> TASK DETAILS
Reproduce the entries in full. Exclude all images from the copy.

(Beginning of AVAILABLE DATA)

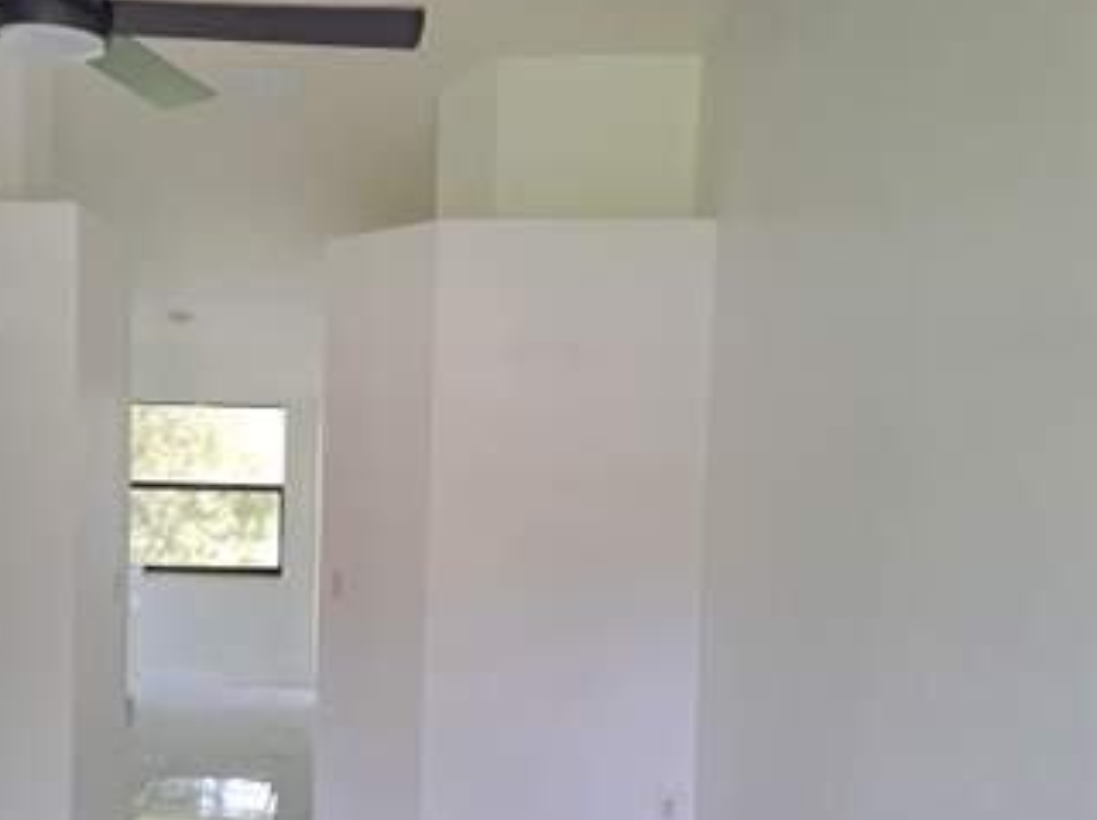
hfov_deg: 49.8
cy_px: 520
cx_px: 305
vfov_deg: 39.3
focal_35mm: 36
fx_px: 1139
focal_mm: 5.23
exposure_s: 1/60.2
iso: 100
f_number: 1.8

(End of AVAILABLE DATA)

> FINISHED EXERCISE
hfov_deg: 49.8
cy_px: 520
cx_px: 305
vfov_deg: 39.3
focal_35mm: 36
fx_px: 1139
focal_mm: 5.23
exposure_s: 1/60.2
iso: 100
f_number: 1.8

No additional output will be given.